Much of the interior is what you might expect of a military building:A somewhat utilitarian structure with conventional brick walls and little adornment.
But the first floor includes a pair of more formal, ornamented spaces: the memorial room and the attached hallway. Today, those spaces are used for ceremonies and formal events. The area includes multi-colored wood-beamed ceilings, tall windows, a carved Art Deco arrowhead pattern along the walls, and hefty light fixtures with metal sunbursts.
The other notable space is the cavernous arena, which occupies about half the building’s 290,000 square feet. Beneath a barrel-vaulted metal roof, the arena is big enough for at least four basketball courts (and bleachers). Currently, the vast space is being used as a parking lot for a fleet of vehicles that will ship out with the 178th later this month.
Armories don’t typically have arenas, but this building was intended to also serve the community in one of Chicago’s finest parks. The arena has hosted races, rodeos, dog shows and sporting matches.
And it was in the movie Chiraq. You can see it at 1:10 here:
Are there tunnels inside?
From 1942 to 1951, the armory was used to store and process uranium for the Manhattan Project, a research venture that led to the creation of nuclear weapons during World War II.
In 1987, radioactive traces were reported eradicated, but rumors persist of secret tunnels that ran from the basement to University of Chicago research labs. But Maj. Daly definitively stated there were no such tunnels.

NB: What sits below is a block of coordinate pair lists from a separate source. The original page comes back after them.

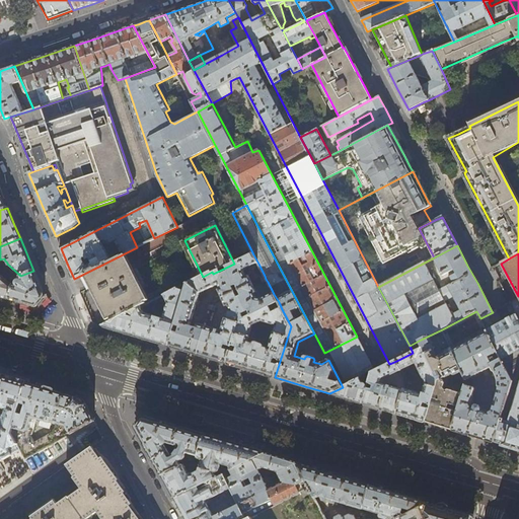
[(123,254),(88,272),(91,279),(94,286),(110,316),(113,321),(142,306),(147,304),(123,254)]
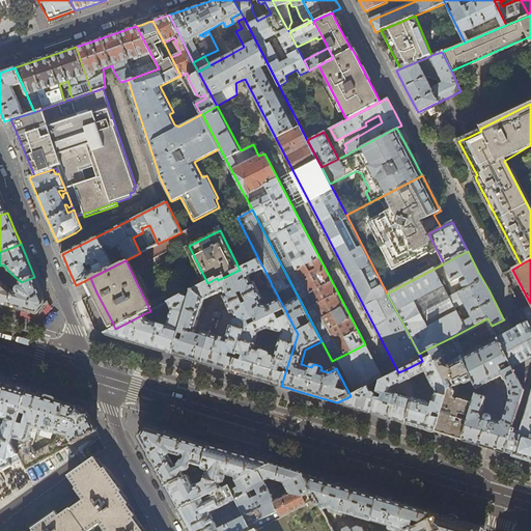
[(251,276),(264,270),(259,260),(240,270),(218,280),(217,278),(207,283),(194,289),(173,354),(198,361),(203,363),(213,334),(204,332),(206,326),(198,324),(205,300),(224,291),(226,296),(223,297),(228,306),(258,291),(254,283),(252,284),(249,279),(251,276)]
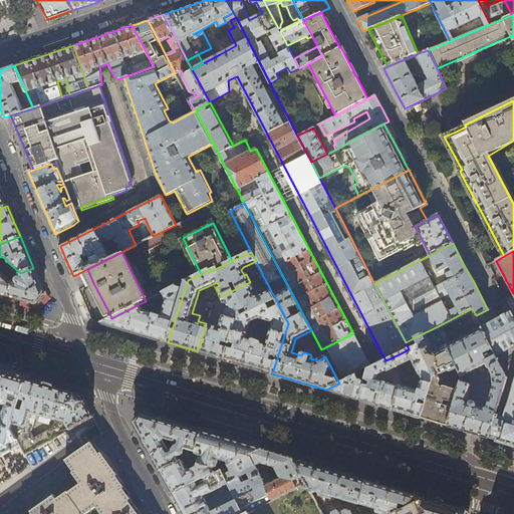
[(19,271),(19,272),(12,275),(11,281),(13,282),(9,295),(18,298),(36,303),(39,300),(44,294),(41,286),(33,268),(20,273),(19,271)]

Before the 1987 remediation, a detailed report was issued — about 500 pages — on the investigation and cleanup. Daly said there is no mention of tunnels connecting to the university.
“They were so detailed in that report, if there were tunnels, they’d be mentioned somewhere,” he said.
Dennis Rodkin is a real estate reporter for Crain's Chicago Business and The Morning Shift's "What's That Building?" contributor.